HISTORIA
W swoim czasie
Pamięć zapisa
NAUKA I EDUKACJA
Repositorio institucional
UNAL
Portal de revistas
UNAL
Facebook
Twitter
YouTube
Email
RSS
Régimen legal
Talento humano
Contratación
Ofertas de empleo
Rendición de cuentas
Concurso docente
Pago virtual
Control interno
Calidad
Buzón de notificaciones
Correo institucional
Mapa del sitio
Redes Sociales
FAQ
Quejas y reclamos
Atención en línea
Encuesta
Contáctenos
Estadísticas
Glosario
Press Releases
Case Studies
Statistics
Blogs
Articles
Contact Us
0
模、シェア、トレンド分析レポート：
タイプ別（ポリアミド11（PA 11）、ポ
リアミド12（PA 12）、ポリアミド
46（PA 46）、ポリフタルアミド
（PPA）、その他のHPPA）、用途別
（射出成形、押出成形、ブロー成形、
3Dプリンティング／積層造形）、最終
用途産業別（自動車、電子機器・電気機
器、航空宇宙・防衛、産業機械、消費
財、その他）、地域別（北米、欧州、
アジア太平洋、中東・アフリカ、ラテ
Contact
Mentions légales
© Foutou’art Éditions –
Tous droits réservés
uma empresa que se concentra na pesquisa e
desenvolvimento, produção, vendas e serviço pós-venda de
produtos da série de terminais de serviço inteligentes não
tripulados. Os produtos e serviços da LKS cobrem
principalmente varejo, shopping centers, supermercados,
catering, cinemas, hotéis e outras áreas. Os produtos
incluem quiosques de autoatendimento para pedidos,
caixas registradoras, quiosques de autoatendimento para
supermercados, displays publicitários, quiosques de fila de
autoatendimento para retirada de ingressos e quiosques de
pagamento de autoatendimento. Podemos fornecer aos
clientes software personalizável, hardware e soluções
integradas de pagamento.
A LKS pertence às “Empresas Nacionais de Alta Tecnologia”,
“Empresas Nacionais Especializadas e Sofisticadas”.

**Work instructions:**
Please copy the lines in the records above between the one holding "Correo institucional" and the one holding "incluem quiosques de", inclusive, exactly and with no other line.

**Task result:**
Correo institucional
Mapa del sitio
Redes Sociales
FAQ
Quejas y reclamos
Atención en línea
Encuesta
Contáctenos
Estadísticas
Glosario
Press Releases
Case Studies
Statistics
Blogs
Articles
Contact Us
0
模、シェア、トレンド分析レポート：
タイプ別（ポリアミド11（PA 11）、ポ
リアミド12（PA 12）、ポリアミド
46（PA 46）、ポリフタルアミド
（PPA）、その他のHPPA）、用途別
（射出成形、押出成形、ブロー成形、
3Dプリンティング／積層造形）、最終
用途産業別（自動車、電子機器・電気機
器、航空宇宙・防衛、産業機械、消費
財、その他）、地域別（北米、欧州、
アジア太平洋、中東・アフリカ、ラテ
Contact
Mentions légales
© Foutou’art Éditions –
Tous droits réservés
uma empresa que se concentra na pesquisa e
desenvolvimento, produção, vendas e serviço pós-venda de
produtos da série de terminais de serviço inteligentes não
tripulados. Os produtos e serviços da LKS cobrem
principalmente varejo, shopping centers, supermercados,
catering, cinemas, hotéis e outras áreas. Os produtos
incluem quiosques de autoatendimento para pedidos,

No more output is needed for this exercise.